PROBLEM TO WORK ON
Extend the essay below on looking for distractions from round-the-clock war coverage, picking up after its last sentence.

All war, all the time: It’s not healthy. Newspapers, magazines, television and radio are universally consumed with the unfolding drama of advances and skirmishes, threatened aerial bombardments and possible civil uprisings in Iraq. It does have a horrible fascination — the ultimate reality show in action. But it is also depressing, especially as the coalition’s advertised expectations of a quick, sanitized “precision war” continue to be muddied by inevitable errors and setbacks.
As spring creeps encouragingly over the land, coloring trees green and cherry blossom buds pink, it’s no wonder we look for distractions. The only problem is, reliable distractions are proving few and far between. Let’s consider a few.
There’s spring itself, of course. What better escape from the droning testimonials of “embedded” TV journalists than a walk in the park or along a neighborhood street bright with magnolias and daffodils? Nothing, you think, could be more soothing than a warm spring day in a peaceful city. But the mind plays tricks. Thoughts of the weather set you musing on what you know of the weather in other countries, other cities.
You recall those midweek photographs from Baghdad, a city whose springtime was suddenly engulfed by howling winds, red sand and black clouds of smoke from trenches of burning oil. The pictures had a quality of almost biblical desolation to them — as if nature itself wanted to provide a fitting backdrop to the threat of airstrikes that had loomed over the Iraqi capital for days. Just thinking about it, you find your own gorgeous spring day turning cold and dreary.

PROVIDED INFORMATION

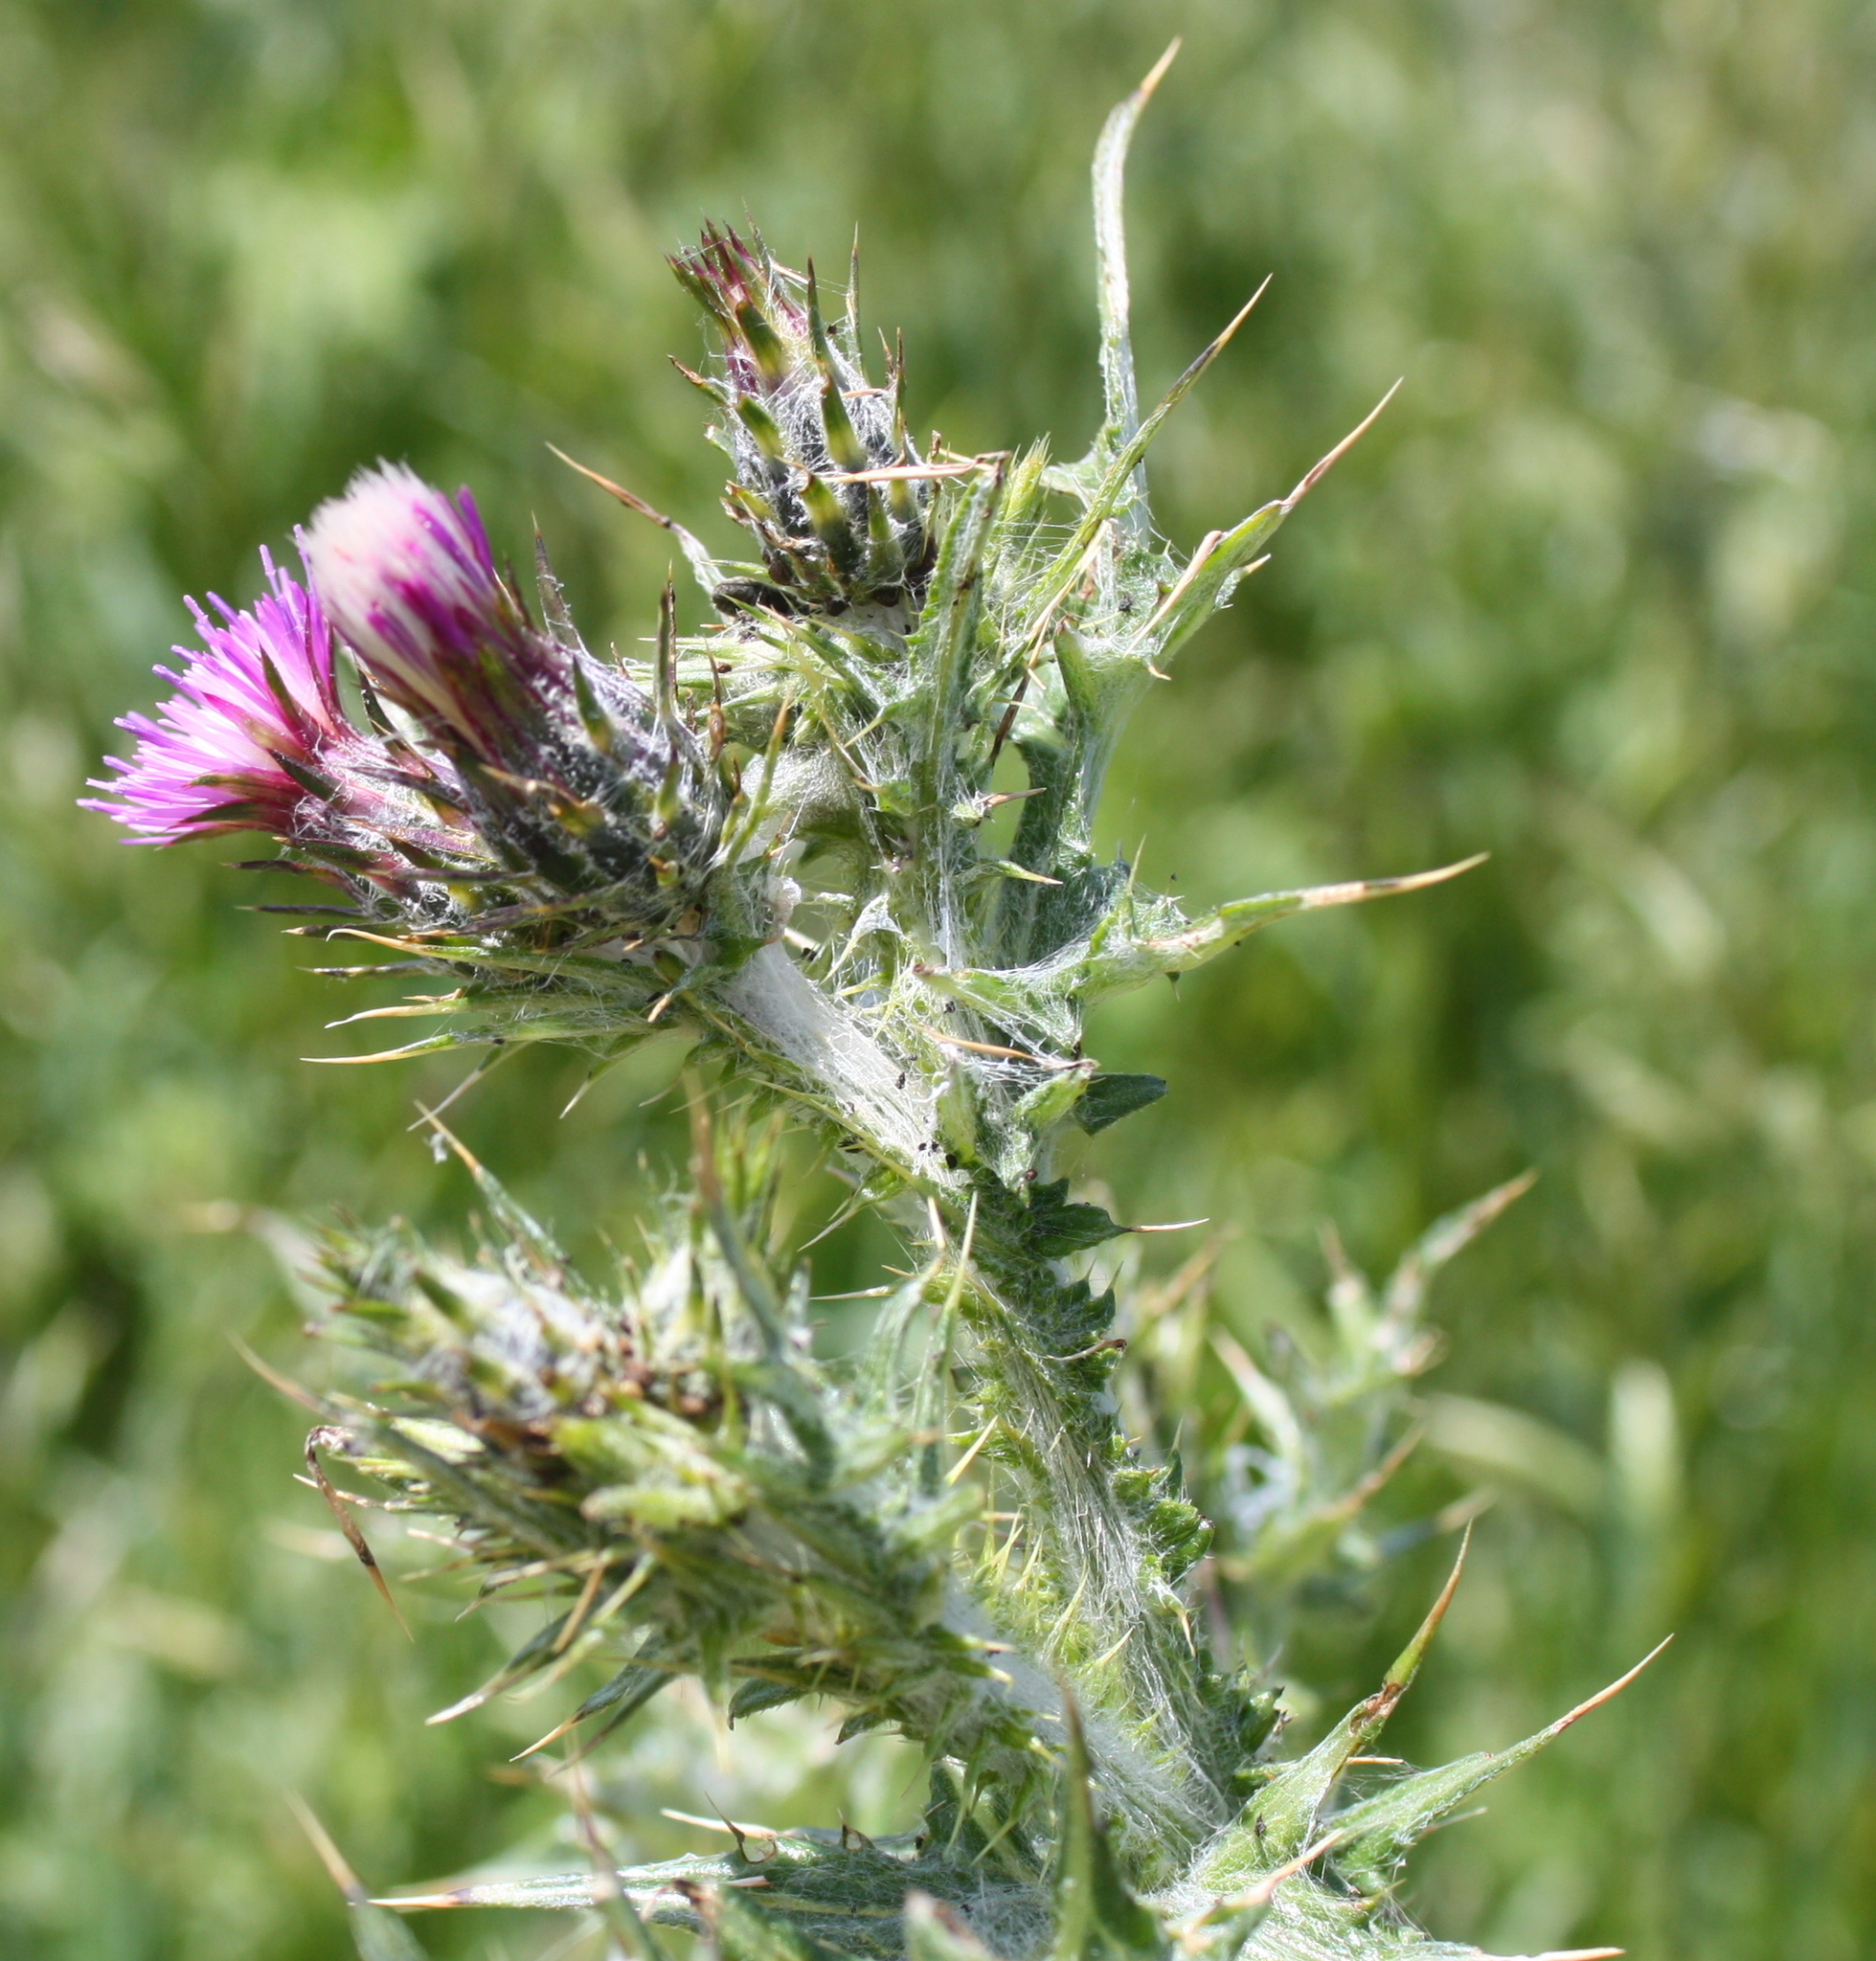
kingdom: Plantae
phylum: Tracheophyta
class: Magnoliopsida
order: Asterales
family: Asteraceae
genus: Carduus
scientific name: Carduus pycnocephalus
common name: Plymouth thistle
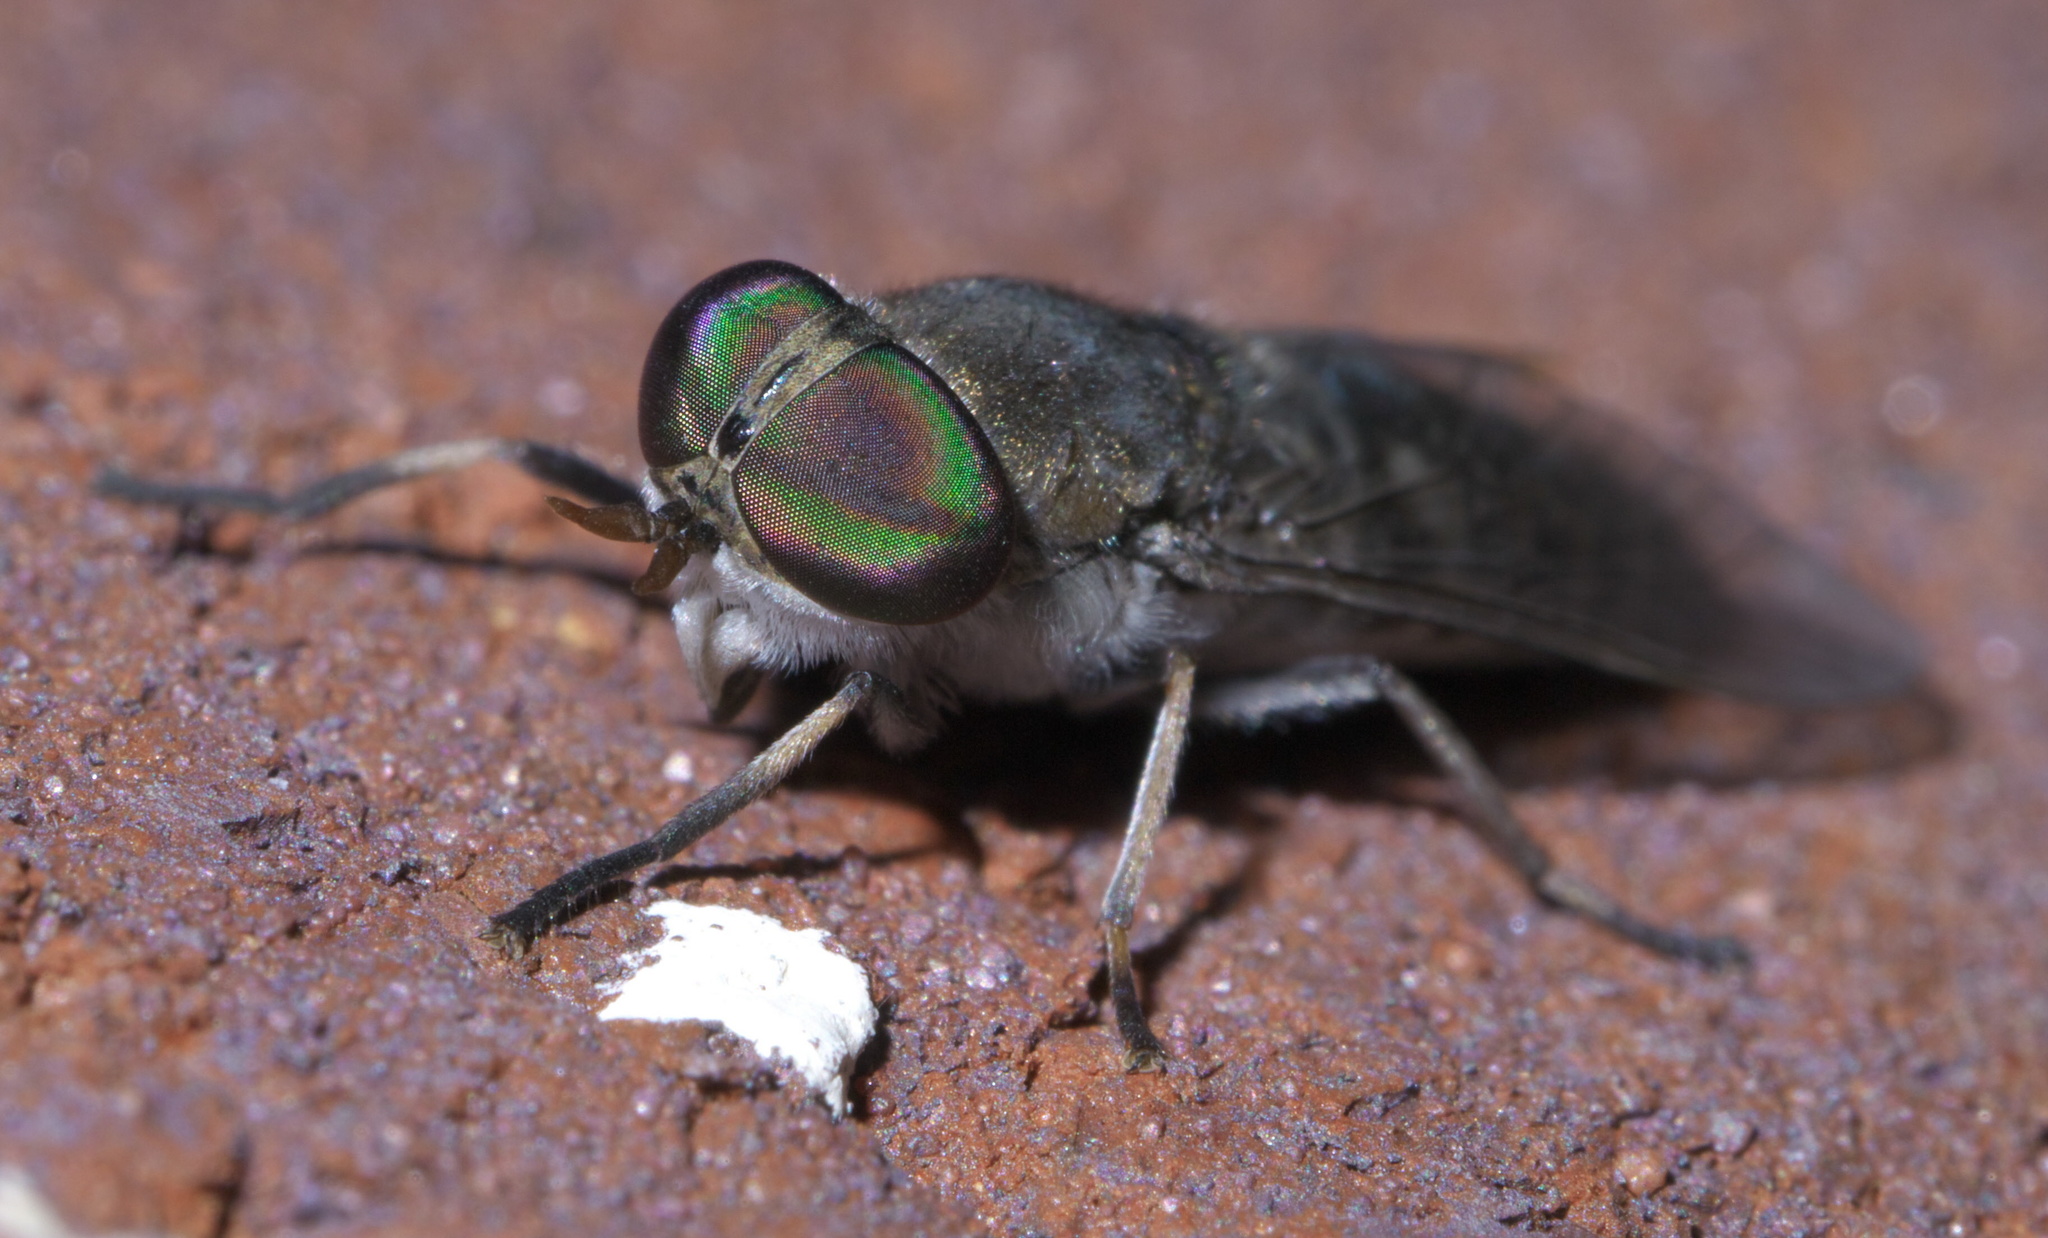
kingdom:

THE REPLY
What about the movies, then, those time-honored windows to other worlds? Well, maybe you were too busy to get to the actual cinema or didn’t want to stand in the lines. Waiting about just gets you thinking and talking again, and that always seems to mean circling back to the same apocalyptic topic. So you watched the Academy Awards show instead. And that went well for a while: so much glamour and elegance, talent and excitement and even, for Hollywood, good will.
Then what happened? They had to go and present a lifetime achievement award to Peter O’Toole, the aging British actor who is forever associated in the mind’s eye with his greatest role, Lawrence of Arabia. Ah yes, Arabia! Mystical, half-mythic realm whose capital, down through the centuries, has always been Baghdad, the city of a thousand and one nights. You tell yourself that the part of Arabia where T.E. Lawrence plotted and fought during World War I was far removed in time and place from both present-day Iraq and the Arabia of the caliphs, but it’s no use. The spell has been broken. The nightmare of the war intrudes again.
So you go for, what else, a cup of coffee. Find a comfortable place to sit, relax for a while, let the sorrow and the doubts recede. Right? That might have worked, except for the fact that the coffee of the day happens to be arabica. Just one small word, and the familiar fears flood back in.
It is not so much that you fear for the survival of those ancient places. They have been through worse wars, often self-inflicted, over the centuries; and besides, for all the loose talk of “shock and awe,” few peoples have ever faced invasion by a more painfully well-intentioned force than the one fielded by the United States, Britain and Australia.
The hitch is that, despite those good intentions, the assurances of the ends justifying the means, and the eloquent sincerity of British Prime Minister Tony Blair and U.S. Secretary of State Colin Powell, you are just not satisfied that the case for this war and its risks was ever persuasively made. That is what keeps you awake at night; that is really what makes the blanket coverage such an ordeal.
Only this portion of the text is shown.